Once mocked as “the last surviving dinosaur of Thrissur”, it’s now trading near ₹38.8, up 31.7% in 3 months and 55.9% in a year, while some new-age fintech bros are still trying to figure out how interest rates work.
Market Cap? ₹10,145 crore.
Book Value? ₹40.6 — meaning the stock is trading at just 0.96x book, cheaper than a second-hand dosa tawa.
PAT for Q2FY26: ₹351 crore (8% QoQ, 8.2% YoY).
NIM: 3.3%.
ROE: 13.8%.
Gross NPA: 2.93%.
Net NPA: 0.56%.
CASA: 31.9%.
The balance sheet now has ₹1.36 lakh crore in assets, ₹1.15 lakh crore in deposits, and more digital activity than a teenage gamer — 97.5% transactions online.
Once considered a South-only lender, SIB’s turnaround has been nothing short of cinematic — the “Lucifer” of Indian banking, with a new director, fewer scams, and a surprisingly fit NPA figure.
2. Introduction
There was a time when saying you held South Indian Bank shares was like confessing to still using a Nokia 1100.
Now, suddenly, everyone wants to “revisit” their valuation model — which is code for “we laughed too early”.
Founded in 1929, when RBI itself was in beta testing, SIB is Kerala’s oldest private sector bank. It has 948 branches, 1,315 ATMs, and a loyal fan base that still thinks cheque leaves are magical documents.
The last decade was brutal — slow loan growth, high NPAs, zero brand recall outside Kochi weddings, and constant regulatory drama.
But somewhere between FY22 and FY25, the management finally started behaving like they attended a risk-management workshop.
NIMs stabilized around 3.2–3.3%, asset quality improved, and the bank cleaned up its loan book.
It even dared to raise ₹1,150 crore through a rights issue at ₹22/share in FY24 — the corporate equivalent of saying, “We’re done begging RBI for oxygen.”
And now, after decades of “almost-turnaround” stories, SIB’s numbers finally match its hype.
So… is this the Malayalam banking comeback story of the decade?

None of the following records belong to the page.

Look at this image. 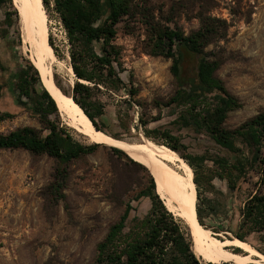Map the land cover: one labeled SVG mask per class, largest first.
<instances>
[{
	"label": "rangeland",
	"instance_id": "obj_1",
	"mask_svg": "<svg viewBox=\"0 0 264 264\" xmlns=\"http://www.w3.org/2000/svg\"><path fill=\"white\" fill-rule=\"evenodd\" d=\"M177 1L140 0V4L150 7L163 25L183 29L186 33L198 29L200 21L193 17L194 13H187L178 7L173 14H169ZM214 1L217 6L212 10L213 15L226 18L231 27L228 39L214 41L207 51L212 58H222L223 64L216 75L242 103L240 108L228 113L225 125L234 129L264 109V0H241L240 4H235L237 14L230 12V5L234 3L232 0ZM12 2L13 6L0 9V35L6 29L9 31L6 39L2 37V56L9 70L5 72L8 83L1 98L0 111L11 112L15 117L0 124V133L26 125L43 127L38 116L17 100L19 92L12 74L24 66L27 59L35 65L38 54L27 40L19 9L14 0ZM42 4L48 16L49 37L52 35L61 54L57 55L52 47L53 52L47 57L46 64L56 83L72 94L78 78L72 67L65 28L54 9V0H51L49 9L43 0ZM8 10H17L19 14L13 15L11 27L4 23ZM168 14L173 15L172 21L166 19ZM118 30L116 42L123 48L125 67L121 77L127 86L133 82L139 88L137 99L145 106L133 103V109L129 110V104L123 102L125 98H131L128 89L114 93L101 87V91L95 92L94 96L104 105L100 123L108 132L126 142L155 143L145 135L139 116L141 113L149 117L160 114V119L151 121L149 128L170 130L181 139L186 146V154L195 157L202 181V206H206L204 202L206 204L208 199L228 203L234 214L233 227H236L241 208L257 189L258 173L252 171L237 190L231 191L228 179L219 175L222 170L216 160L224 157L234 162L237 156L220 146L206 128L191 117L187 106L167 105L177 90L171 70L172 59L151 53L148 29L141 16L125 18ZM155 102H159L160 107H155ZM215 102V95H209L197 112L213 106ZM73 134L90 144L86 136ZM103 145L95 152L71 162L66 197L59 202L53 199L48 190L57 166L55 158L47 154L35 155L24 149L0 150V264H92L97 256L98 243L109 228L120 220L129 203L133 209L125 232L134 226L136 218L143 219L150 213V197L138 196L149 186V171L118 156L110 145ZM164 160L179 173H184L179 161ZM176 217L189 227L184 218ZM220 221L231 224L229 219L206 218L209 226L217 225ZM213 233L220 239L235 238ZM250 240L264 246L256 235L251 236Z\"/></svg>",
	"mask_w": 264,
	"mask_h": 264
},
{
	"label": "trees",
	"instance_id": "obj_2",
	"mask_svg": "<svg viewBox=\"0 0 264 264\" xmlns=\"http://www.w3.org/2000/svg\"><path fill=\"white\" fill-rule=\"evenodd\" d=\"M232 1L234 3L230 5V12L237 14L235 4H240L241 0ZM43 3L47 9L50 8L51 0H43ZM54 3V9L65 28L72 67L78 78L70 95L97 129L119 139L100 123L104 105L94 96L95 92L101 91V87L114 93L126 88L131 98H125L123 102L129 104V110L133 109V103L145 106V103L137 99L139 88L133 82L127 86L121 77V72L125 70L123 48L116 42L119 24L125 18L141 16L148 29L151 53L172 59L171 70L177 82V90L167 105L187 106L191 117L205 127L220 146L237 156L234 162L224 157L217 158L216 162L222 170L219 175L227 178L229 188L235 191L249 173H258L257 189L241 208L237 226L233 227L234 214L228 203L208 199L206 204L204 202L206 206H202V181L194 162L195 157L186 154L185 144L170 130L149 128L151 121L160 119V114L150 117L145 113L140 114L139 121L145 135L151 141L166 145L180 154L189 165L197 188L196 208L200 223L217 234L244 240L264 254V246L250 240L251 236L256 235L264 245V109L234 129L225 125L228 113L240 108L242 103L216 75L223 64L222 58H212L207 51V47L214 41L227 40L231 27L226 18L213 15L212 10L217 6L215 1L179 0L171 7L169 14H173L179 7L187 13H194L193 17L199 19L200 27L189 33L163 25L150 7H142L140 0H54ZM8 5L13 6L12 0H0V9ZM169 14L166 19L172 21L173 15ZM5 15L4 23L11 27L13 15L19 14L17 10H8ZM6 33H9L7 29L3 37ZM49 41L55 53L60 56L52 35ZM6 70L7 67L0 61V73ZM15 80V88L19 92L18 103L37 115L43 127L26 125L8 133H0V150L24 149L35 155L47 154L55 158L57 166L48 190L53 199L59 202L66 197L71 162L104 145L92 141L86 144L75 137L73 132H77L64 123L57 102L32 61L26 60V64L15 73ZM6 82L0 76V102ZM211 94L216 99L213 106L197 112ZM155 103V107H160L159 102ZM13 117L15 114L11 112L0 111V124ZM111 149L118 156L149 171L122 149L114 146ZM149 174V186L138 196L150 197V213L143 219L136 218L134 226L125 232L127 219L133 209L129 203L120 220L109 228L103 240L98 243L97 256L92 264H235L230 260L208 262L197 256L192 248L190 229L166 207L157 192L155 178L150 171ZM206 218L229 219L231 224L226 225L220 221L217 225L209 226Z\"/></svg>",
	"mask_w": 264,
	"mask_h": 264
},
{
	"label": "bare ground",
	"instance_id": "obj_3",
	"mask_svg": "<svg viewBox=\"0 0 264 264\" xmlns=\"http://www.w3.org/2000/svg\"><path fill=\"white\" fill-rule=\"evenodd\" d=\"M14 2L20 12L22 30L27 40L37 50L35 66L40 70L45 86L57 102L64 123L77 133L86 136L90 141L118 147L134 160L144 164L155 178L157 192L167 208L176 216L184 218L189 224L188 228L193 241L192 248L197 256L208 262L230 260L235 264H249L250 262L264 264V254L250 243L236 237L220 239V236H215L200 223L196 208L197 188L192 172L185 160L174 150L166 145L152 142H126L94 126L71 95L56 83L47 67V57L54 48L52 49L49 43L48 16L42 0H14ZM164 158L179 161L184 173H179Z\"/></svg>",
	"mask_w": 264,
	"mask_h": 264
},
{
	"label": "crops",
	"instance_id": "obj_4",
	"mask_svg": "<svg viewBox=\"0 0 264 264\" xmlns=\"http://www.w3.org/2000/svg\"><path fill=\"white\" fill-rule=\"evenodd\" d=\"M2 37H3V35H0V61H2L5 64V66L7 67V64L4 62V58H3L4 54H2V51H3L2 49H3V46H4L2 44ZM6 38L7 37H3V39H6ZM8 70H9V67H7V70L6 71H3L2 73H0V76H2V77L5 78V76H6L5 72L7 73ZM15 73L12 74L13 77L15 76ZM5 80H6V78H5ZM6 81H7L6 82V84H7L8 83V80H6Z\"/></svg>",
	"mask_w": 264,
	"mask_h": 264
},
{
	"label": "water",
	"instance_id": "obj_5",
	"mask_svg": "<svg viewBox=\"0 0 264 264\" xmlns=\"http://www.w3.org/2000/svg\"><path fill=\"white\" fill-rule=\"evenodd\" d=\"M52 96V95H51ZM54 99V98H53ZM162 199V198H161ZM164 202V201H163Z\"/></svg>",
	"mask_w": 264,
	"mask_h": 264
}]
</instances>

Or just another pre-interval twist?
3. Business Model – WTF Do They Even Do?
Think of SIB as a mini HDFC Bank clone, but with a strong South Indian accent and a limited budget for advertising.
The business model is your standard retail + corporate + treasury cocktail:
- Retail & Personal Loans (23%) – Housing, Gold, Vehicle, Mortgage, Credit Cards.
- Business Loans (20%) – For traders who think balance sheets are optional.
- Corporate Loans (38%) – Mostly A & above rated, because SIB finally learned the “no more random builder funding” lesson.
- Agriculture (19%) – Because every Kerala bank needs one coconut tree in its portfolio.
The bank earns from:
- Interest income on loans (yield on advances: 9.28%).
- Treasury operations, playing bond markets like a cautious mutual fund uncle.
- Fee income, selling insurance, mutual funds, and remittances.